The path walked deserves respect and honour. And yet, leadership does not ask us to become an echo of history, it requires us to become stewards of what comes next.  
A grounded leader can say: 
• I respect the shoes that were worn before me. 
• I understand the path that was walked. 
• And I take full responsibility for walking the next stretch well in my own shoes. 
This is where confidence replaces comparison. 

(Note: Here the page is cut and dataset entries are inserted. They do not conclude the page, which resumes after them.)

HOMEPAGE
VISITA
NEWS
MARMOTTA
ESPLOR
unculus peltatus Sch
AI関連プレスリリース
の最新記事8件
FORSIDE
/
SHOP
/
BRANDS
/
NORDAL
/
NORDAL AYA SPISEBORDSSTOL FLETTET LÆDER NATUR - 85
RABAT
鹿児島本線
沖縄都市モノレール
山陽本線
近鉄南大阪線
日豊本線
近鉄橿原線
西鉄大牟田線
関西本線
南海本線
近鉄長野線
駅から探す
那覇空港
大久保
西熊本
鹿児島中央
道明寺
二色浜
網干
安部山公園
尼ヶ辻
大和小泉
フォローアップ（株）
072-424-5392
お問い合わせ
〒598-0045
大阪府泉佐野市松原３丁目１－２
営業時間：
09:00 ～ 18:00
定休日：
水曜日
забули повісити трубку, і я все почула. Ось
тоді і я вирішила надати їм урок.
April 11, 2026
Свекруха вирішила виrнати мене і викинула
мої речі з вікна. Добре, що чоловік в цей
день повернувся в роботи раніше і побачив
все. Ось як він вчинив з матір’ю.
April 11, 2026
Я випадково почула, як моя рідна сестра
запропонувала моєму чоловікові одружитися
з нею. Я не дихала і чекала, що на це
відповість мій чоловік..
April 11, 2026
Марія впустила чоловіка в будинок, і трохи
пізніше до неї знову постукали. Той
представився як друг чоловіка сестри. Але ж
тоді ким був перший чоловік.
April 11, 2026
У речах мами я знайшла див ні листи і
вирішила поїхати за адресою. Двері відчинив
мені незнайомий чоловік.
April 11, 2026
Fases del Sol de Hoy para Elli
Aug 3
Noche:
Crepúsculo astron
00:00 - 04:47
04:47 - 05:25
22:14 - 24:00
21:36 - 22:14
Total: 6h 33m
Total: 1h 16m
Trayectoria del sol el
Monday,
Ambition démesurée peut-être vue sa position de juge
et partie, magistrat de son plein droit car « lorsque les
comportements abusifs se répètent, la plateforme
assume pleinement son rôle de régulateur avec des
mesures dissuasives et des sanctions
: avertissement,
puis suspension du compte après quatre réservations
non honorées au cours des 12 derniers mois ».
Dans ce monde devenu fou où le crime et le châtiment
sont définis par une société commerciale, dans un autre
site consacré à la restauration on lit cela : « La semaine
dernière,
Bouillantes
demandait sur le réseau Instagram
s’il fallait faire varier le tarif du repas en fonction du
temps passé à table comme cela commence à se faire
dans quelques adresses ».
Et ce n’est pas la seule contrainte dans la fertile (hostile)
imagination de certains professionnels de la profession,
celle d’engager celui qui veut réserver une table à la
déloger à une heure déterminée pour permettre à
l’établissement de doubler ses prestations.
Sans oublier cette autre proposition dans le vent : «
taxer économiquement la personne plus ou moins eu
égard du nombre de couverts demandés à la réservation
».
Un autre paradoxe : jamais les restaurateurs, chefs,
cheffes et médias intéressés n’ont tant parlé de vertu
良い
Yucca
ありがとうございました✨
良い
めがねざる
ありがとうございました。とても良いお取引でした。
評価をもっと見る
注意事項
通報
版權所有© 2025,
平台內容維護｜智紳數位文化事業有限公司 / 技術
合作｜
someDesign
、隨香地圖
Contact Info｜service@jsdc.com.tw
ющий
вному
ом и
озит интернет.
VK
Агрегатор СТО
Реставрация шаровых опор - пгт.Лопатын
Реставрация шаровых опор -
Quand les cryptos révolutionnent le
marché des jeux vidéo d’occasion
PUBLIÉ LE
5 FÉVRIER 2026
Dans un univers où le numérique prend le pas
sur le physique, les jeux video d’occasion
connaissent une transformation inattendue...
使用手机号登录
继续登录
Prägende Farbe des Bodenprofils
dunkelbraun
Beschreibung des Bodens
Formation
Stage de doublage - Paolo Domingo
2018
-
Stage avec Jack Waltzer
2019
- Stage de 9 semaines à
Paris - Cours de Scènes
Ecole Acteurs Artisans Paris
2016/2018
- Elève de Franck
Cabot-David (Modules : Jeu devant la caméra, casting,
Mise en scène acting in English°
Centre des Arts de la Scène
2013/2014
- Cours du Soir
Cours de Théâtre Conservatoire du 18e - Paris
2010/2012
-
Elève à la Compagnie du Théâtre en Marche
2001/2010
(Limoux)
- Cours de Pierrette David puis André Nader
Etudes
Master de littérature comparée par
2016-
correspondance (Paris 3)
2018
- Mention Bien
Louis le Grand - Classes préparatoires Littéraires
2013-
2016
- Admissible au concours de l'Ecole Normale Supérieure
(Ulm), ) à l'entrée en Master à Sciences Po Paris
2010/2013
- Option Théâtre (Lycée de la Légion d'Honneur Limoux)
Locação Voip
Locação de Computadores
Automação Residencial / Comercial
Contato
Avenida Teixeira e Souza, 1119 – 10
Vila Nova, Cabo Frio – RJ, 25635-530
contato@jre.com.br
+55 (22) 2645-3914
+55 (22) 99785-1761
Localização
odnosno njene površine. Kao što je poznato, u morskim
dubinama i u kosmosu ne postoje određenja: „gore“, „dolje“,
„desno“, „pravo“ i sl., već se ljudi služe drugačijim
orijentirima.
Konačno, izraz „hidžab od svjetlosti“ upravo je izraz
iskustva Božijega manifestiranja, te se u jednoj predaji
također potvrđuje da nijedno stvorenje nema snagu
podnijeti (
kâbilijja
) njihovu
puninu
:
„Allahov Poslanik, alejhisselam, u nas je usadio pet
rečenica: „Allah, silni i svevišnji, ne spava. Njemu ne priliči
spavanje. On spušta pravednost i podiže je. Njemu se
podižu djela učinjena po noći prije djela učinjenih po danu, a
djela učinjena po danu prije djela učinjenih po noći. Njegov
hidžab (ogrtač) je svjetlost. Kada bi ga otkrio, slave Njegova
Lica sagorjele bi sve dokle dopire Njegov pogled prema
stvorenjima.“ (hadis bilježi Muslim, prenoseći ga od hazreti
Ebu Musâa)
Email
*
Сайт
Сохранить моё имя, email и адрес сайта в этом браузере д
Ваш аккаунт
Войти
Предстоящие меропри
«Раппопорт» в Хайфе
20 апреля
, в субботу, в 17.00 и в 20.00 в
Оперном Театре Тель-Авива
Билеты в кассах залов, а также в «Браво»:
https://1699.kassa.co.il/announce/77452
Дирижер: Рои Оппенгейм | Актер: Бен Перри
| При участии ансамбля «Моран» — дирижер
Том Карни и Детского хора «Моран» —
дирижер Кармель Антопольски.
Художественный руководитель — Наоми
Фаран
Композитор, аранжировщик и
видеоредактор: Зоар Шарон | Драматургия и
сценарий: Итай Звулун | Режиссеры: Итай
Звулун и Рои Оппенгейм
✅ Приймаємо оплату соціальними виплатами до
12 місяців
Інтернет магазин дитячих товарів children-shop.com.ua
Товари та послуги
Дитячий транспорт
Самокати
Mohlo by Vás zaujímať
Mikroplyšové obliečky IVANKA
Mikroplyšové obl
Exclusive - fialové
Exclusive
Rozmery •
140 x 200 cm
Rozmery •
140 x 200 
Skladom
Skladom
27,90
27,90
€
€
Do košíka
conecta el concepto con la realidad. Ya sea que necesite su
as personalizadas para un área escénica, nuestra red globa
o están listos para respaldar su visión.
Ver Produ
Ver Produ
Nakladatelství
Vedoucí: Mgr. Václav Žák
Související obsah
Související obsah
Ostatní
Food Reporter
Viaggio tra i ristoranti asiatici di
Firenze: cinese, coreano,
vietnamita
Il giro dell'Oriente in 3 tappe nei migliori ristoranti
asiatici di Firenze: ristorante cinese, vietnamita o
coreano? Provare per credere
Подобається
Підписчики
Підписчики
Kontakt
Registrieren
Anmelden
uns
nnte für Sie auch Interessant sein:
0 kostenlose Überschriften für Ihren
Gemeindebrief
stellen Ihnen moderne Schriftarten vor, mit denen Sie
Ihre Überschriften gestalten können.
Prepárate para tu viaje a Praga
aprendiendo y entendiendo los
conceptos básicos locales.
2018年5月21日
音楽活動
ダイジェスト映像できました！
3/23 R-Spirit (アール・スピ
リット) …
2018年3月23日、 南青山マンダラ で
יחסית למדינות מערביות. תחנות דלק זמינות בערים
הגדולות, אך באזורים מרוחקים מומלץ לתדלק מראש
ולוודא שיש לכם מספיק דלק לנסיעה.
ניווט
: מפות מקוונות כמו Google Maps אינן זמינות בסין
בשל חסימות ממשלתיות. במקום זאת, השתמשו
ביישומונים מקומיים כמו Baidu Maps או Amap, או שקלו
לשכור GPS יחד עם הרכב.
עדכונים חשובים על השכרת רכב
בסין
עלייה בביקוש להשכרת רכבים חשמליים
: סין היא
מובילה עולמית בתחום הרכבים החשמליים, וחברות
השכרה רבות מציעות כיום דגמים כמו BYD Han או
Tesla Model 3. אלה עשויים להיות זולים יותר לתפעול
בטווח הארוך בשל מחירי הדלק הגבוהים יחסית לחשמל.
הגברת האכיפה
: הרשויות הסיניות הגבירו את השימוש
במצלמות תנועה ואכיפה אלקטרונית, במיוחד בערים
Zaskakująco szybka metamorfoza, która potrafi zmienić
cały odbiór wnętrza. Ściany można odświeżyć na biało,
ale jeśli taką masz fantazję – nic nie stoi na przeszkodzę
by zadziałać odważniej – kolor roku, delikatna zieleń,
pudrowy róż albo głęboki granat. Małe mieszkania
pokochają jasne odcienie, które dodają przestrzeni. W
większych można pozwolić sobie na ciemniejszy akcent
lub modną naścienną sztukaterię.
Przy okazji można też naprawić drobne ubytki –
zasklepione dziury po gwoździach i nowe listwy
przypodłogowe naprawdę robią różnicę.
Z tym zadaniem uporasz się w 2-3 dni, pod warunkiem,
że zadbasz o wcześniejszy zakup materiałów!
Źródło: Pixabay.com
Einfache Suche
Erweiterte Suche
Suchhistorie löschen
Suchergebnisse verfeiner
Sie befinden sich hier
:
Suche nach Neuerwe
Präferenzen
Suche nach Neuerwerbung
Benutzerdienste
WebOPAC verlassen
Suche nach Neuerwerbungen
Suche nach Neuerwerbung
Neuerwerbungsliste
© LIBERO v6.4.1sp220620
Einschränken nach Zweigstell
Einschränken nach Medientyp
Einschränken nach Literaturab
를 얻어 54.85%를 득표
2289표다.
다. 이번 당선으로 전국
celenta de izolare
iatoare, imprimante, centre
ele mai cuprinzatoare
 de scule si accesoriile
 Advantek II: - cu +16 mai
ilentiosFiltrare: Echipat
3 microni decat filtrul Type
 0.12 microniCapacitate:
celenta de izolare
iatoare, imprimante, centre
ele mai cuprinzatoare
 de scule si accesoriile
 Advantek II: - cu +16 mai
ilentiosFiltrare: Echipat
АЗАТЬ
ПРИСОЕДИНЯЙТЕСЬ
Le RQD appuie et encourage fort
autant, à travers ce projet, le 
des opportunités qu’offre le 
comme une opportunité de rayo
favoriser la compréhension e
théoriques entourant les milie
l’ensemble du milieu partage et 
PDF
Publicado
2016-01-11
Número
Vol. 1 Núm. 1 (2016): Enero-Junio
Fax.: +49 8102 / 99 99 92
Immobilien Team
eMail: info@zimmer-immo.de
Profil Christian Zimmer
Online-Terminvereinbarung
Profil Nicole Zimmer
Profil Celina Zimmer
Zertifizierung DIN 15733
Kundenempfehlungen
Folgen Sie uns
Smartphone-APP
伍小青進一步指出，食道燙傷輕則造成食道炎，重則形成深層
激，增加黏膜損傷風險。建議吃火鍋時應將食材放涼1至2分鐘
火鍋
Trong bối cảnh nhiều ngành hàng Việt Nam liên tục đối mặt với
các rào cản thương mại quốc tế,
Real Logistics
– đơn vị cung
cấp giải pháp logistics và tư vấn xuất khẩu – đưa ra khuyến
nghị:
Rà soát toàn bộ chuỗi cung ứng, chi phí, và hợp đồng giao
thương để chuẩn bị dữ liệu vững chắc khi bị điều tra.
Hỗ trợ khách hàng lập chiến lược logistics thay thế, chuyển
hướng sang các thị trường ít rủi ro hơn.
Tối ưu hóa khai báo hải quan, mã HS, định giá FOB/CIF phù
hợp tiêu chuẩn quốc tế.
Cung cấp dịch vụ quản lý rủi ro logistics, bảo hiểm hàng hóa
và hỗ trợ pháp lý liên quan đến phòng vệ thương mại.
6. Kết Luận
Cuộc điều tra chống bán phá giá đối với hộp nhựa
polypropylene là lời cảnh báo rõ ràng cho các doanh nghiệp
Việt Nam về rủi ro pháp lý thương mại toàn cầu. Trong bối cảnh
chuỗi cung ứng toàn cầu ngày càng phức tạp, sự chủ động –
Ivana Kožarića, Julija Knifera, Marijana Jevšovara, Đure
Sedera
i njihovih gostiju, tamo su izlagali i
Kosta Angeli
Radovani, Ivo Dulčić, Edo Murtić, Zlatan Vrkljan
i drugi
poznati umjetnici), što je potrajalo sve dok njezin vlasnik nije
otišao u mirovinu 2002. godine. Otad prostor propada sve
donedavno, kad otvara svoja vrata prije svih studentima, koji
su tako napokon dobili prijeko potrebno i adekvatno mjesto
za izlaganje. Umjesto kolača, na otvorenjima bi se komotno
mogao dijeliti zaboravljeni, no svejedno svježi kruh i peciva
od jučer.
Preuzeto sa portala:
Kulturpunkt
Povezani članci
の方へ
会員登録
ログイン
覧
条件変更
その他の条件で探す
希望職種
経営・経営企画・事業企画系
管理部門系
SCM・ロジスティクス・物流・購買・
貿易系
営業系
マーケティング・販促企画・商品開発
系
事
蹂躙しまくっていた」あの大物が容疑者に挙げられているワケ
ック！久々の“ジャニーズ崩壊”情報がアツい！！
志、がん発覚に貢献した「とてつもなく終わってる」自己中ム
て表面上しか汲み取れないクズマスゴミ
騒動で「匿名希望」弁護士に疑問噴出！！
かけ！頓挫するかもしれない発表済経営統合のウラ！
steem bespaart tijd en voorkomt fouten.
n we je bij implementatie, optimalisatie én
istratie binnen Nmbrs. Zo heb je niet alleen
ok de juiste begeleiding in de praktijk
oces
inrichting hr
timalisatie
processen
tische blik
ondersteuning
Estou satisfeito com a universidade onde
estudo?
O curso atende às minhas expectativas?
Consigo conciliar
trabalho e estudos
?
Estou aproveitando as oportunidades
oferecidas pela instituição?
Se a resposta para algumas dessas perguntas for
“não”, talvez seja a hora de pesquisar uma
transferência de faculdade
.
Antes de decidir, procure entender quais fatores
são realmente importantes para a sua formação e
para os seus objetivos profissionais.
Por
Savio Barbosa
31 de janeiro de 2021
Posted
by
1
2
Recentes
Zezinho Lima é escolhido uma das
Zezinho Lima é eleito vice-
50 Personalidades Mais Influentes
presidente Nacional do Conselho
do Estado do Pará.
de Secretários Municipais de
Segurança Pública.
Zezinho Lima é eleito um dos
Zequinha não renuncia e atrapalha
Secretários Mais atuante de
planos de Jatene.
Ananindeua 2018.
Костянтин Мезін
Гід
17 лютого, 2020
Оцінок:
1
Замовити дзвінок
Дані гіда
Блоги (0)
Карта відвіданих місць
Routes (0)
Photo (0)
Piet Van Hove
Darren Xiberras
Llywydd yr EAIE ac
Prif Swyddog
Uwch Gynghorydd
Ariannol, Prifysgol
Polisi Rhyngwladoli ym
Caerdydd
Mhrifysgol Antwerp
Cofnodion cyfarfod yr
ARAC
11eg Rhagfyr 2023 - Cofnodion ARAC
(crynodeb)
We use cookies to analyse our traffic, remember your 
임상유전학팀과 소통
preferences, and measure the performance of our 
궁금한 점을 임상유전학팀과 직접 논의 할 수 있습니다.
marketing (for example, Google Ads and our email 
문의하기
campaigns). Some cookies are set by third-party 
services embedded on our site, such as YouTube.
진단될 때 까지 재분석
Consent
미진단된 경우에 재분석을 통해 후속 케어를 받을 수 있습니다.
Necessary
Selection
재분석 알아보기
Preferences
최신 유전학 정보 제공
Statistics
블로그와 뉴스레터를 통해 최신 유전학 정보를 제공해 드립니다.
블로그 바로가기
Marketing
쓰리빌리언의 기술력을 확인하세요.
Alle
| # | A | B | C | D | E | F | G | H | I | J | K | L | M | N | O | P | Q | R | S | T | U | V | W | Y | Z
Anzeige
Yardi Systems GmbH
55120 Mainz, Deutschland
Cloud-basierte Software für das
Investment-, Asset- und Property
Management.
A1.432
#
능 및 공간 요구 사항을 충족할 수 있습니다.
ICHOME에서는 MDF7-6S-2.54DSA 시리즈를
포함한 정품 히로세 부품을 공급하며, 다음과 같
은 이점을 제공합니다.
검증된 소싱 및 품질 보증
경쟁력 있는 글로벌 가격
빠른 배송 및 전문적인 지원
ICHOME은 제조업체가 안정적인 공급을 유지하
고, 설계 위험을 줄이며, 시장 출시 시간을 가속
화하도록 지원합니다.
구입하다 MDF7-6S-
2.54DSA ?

Where awareness replaces intimidation. 
Where leadership moves from reaction to ownership. 
 
So folks, “I bring my own shoes” does not mean dismissing the past. It means carrying legacy with discernment, learning from it, honouring it, and then leading forward with clarity, conviction, and self-trust. Because leadership is not about filling someone else’s shoes. It’s about walking your path well whilst acknowledging the legacy of someone else…So that others after you may one day do the same. 
 
Legacy informs leadership…… 
Ownership defines it…… 
Walk the next stretch well….in your OWN shoes. 

About the Author

Lillian Phiri is a Leadership and Transformational Coach with extensive experience in Higher Education Career Services and Student/Graduate employability skills development. She holds a Master of Philosophy in Leadership and Coaching from the University of Stellenbosch and is an EMCC Accredited Coach (Senior Practitioner).  Lillian’s life is guided by President Mandela’s philosophy, “What counts in life is not the mere fact that we have lived. It is the difference we make to the lives of others that will determine the significance of the life we lead.” This philosophy defines her work ethic, her leadership values, and the impact she brings to every space she enters.